Have you ever really seen the people you walk around with, next to, alongside every day on your average trip to town?
Maybe you rush around with your head in the clouds, or perhaps staring at the floor, while the wonderful flurry of the UK public pass you by.
But one day, if only for me, take your neck skywards and take a gander of whom you share this very earth with.
It’s fucking scary, and they always end up sitting next to you on the bus.
Nearly everyday I come running back from the office or home with the next story of how i saw the most random people in town that day.
You’ll see allsorts, from the guy in the hard hat who’s just picked up a hooker at 5 o clock in the evening; to a family of six whom Ronald McDonald owes his latest franchise in Rochdale to.
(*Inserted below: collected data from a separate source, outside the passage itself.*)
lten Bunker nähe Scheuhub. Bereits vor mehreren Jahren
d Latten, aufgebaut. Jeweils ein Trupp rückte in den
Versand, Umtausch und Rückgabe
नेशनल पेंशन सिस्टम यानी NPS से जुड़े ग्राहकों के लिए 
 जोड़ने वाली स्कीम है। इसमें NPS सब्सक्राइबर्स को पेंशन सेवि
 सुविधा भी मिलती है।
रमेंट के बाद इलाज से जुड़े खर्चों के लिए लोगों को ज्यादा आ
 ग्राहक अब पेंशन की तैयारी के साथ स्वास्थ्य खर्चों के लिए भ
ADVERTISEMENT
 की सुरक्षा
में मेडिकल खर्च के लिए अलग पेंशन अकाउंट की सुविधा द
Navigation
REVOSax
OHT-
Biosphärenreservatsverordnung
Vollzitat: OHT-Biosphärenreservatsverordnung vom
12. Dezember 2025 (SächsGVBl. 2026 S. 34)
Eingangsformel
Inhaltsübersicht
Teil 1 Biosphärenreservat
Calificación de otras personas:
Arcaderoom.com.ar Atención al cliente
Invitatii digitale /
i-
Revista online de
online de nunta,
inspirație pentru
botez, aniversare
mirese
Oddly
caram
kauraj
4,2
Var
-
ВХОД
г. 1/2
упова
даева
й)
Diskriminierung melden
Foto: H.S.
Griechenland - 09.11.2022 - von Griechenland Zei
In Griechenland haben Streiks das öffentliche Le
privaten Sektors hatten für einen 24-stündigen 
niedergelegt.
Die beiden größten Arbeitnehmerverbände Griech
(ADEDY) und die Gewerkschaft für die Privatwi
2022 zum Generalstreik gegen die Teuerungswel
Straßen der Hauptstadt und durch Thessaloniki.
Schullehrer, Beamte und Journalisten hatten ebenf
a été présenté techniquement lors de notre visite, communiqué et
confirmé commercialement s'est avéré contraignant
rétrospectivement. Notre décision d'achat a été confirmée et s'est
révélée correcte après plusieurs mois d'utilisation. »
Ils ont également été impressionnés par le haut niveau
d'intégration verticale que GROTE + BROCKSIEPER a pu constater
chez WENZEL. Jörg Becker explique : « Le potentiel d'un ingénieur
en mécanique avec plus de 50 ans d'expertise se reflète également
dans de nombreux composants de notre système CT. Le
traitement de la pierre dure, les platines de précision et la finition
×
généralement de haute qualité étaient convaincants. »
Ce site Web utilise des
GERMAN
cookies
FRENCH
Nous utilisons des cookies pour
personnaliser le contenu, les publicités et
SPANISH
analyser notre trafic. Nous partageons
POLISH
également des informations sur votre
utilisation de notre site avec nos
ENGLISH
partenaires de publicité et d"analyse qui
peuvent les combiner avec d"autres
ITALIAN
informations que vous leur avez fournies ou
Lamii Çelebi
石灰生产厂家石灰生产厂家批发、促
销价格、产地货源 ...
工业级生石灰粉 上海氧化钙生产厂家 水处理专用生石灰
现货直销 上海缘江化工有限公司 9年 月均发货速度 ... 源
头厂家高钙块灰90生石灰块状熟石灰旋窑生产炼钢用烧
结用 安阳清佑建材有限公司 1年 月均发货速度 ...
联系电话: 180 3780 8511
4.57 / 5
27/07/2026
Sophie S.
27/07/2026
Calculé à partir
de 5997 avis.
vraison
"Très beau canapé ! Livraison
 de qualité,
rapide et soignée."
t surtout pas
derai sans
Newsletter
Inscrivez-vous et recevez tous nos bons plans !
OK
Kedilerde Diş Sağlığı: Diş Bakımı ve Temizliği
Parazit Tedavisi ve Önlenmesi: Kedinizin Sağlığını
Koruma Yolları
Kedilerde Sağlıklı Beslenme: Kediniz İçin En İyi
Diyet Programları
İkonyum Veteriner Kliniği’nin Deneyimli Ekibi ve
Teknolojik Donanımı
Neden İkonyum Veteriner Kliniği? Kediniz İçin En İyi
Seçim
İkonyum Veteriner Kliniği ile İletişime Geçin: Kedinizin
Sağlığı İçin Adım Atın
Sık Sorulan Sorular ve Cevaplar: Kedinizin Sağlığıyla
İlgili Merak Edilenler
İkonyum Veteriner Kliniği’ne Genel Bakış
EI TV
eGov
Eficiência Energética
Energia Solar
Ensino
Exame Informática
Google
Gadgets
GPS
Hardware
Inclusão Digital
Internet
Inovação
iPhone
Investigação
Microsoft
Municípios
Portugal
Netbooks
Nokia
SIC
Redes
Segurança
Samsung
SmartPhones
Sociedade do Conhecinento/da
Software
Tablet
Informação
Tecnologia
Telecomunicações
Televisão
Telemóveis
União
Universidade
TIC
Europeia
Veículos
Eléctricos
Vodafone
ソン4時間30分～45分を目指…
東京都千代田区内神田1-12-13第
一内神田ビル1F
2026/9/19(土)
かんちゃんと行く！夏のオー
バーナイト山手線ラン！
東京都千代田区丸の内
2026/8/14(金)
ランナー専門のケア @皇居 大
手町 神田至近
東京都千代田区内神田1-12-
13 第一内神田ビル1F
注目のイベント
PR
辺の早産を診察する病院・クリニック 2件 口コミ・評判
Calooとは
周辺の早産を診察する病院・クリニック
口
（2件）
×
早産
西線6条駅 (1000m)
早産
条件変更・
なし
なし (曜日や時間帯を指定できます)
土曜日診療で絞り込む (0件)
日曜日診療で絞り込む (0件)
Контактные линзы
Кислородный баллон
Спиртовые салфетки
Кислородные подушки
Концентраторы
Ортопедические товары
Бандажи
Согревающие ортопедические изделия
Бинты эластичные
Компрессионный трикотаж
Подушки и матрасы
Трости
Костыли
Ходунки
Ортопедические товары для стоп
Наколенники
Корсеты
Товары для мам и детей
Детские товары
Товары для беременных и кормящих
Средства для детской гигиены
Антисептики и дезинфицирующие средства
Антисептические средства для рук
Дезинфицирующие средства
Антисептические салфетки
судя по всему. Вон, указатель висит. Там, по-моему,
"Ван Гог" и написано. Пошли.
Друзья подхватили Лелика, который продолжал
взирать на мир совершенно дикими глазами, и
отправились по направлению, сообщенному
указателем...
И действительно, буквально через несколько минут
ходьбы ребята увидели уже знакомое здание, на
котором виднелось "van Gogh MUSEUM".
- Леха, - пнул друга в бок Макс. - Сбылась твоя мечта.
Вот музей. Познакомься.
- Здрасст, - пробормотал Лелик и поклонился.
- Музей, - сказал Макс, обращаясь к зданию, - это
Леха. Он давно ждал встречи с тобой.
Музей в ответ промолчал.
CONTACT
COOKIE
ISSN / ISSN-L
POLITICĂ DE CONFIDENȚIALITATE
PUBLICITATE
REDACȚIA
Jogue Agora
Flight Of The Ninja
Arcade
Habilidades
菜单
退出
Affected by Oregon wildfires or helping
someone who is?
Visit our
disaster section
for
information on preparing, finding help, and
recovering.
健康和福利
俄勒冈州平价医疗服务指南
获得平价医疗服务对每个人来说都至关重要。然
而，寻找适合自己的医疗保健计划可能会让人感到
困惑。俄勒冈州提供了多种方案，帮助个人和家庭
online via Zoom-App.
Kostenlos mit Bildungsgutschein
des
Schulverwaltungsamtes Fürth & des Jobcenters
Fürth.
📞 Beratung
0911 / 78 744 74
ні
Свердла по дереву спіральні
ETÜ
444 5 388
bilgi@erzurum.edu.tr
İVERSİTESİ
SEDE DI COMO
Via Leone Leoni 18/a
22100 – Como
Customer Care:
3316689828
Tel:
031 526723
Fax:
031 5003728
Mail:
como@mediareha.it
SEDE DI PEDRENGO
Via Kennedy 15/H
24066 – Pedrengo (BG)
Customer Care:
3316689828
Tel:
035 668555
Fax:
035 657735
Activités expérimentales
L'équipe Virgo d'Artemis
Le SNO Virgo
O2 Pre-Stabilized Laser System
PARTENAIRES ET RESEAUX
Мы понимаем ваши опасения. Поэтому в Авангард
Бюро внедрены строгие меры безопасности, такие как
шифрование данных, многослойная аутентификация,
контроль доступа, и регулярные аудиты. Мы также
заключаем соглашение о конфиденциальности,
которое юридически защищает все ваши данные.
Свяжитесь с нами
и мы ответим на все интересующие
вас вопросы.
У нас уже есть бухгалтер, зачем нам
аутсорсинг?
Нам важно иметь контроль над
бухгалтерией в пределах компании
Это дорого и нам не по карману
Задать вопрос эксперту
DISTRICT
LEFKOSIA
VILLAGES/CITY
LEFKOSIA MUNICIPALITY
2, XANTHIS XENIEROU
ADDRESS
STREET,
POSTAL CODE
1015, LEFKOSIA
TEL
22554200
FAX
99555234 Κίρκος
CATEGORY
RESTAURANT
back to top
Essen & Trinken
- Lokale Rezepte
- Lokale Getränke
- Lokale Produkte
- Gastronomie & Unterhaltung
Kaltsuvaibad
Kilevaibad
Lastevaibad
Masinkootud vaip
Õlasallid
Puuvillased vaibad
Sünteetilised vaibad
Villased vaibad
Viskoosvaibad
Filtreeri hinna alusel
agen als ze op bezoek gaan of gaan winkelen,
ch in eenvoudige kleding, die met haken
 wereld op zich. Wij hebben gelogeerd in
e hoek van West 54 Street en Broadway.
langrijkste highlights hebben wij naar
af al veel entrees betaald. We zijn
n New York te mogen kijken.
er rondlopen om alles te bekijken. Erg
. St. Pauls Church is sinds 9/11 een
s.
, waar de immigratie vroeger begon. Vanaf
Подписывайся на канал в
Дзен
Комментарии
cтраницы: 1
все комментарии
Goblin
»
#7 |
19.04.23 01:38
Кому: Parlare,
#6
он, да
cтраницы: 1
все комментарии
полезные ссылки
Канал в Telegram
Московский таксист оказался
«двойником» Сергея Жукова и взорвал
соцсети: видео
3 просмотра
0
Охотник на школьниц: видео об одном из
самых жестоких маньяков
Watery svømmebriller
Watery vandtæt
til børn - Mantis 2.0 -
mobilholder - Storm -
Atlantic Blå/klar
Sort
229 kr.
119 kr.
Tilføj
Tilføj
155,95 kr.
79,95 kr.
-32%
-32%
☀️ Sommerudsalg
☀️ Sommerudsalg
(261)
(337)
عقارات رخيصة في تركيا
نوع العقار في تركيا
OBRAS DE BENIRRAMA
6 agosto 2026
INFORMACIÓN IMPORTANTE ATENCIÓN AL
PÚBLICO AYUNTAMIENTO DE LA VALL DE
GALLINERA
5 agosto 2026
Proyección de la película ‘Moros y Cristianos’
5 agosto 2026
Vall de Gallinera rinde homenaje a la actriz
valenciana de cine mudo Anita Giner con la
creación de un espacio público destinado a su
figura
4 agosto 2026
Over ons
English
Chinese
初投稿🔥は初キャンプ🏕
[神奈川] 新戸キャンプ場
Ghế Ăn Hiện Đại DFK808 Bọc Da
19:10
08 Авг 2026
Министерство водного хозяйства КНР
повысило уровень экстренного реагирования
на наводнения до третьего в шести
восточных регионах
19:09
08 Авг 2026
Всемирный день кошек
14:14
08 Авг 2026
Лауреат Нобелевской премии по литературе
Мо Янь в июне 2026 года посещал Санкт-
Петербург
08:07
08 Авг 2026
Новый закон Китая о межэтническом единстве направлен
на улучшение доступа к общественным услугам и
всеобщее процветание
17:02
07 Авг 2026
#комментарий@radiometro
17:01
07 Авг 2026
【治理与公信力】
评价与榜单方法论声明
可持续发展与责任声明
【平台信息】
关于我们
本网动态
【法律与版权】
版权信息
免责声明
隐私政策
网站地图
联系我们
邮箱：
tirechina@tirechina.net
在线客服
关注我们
Only yesterday me and the rest of the Magic Bus were privileged to be the audience of a one woman show, effing and jeffing right by ‘you must not stand in front of this sign’. But being typically English I pretended I was intently listening to my I-Pod and engrossed in the Metro, as did the rest of the bus.
Maybe the mad old lady (who regularly haunts Fallowfield with her 6 plastic bags full of shit and suitcase: probably rammed to busting with her dead family chopped into tiny pieces) had a point- but no-one cared to listen.
Maybe just maybe these crazy ol’ bastards have an insight, but we just lock them up in cushioned cells blasted with enough drugs to make Amy Winehouse queezy.
There used to be a fruity old lady who was a regular on the tram in Sheff, I may also add was a familiar face in the local Somerfield- where her none underwear action caused many a watery eye.
The funny dear used to ask everyone and passing if they knew of the Lord, and whether or not they’d read the book. I once told her I was the anti-Christ, and for that split-second after i realised my obvious public transport faux paux, i jibbed off the tram a stop earlier fearing for my life. I never saw her again, I hasten to add i moved to Manchester the very next day.
Wierd people are fun, they just need people to talk to. So when your confronted with a mad ‘un, embrace that moment, and always bear in mind that you can jump off the bus at anytime.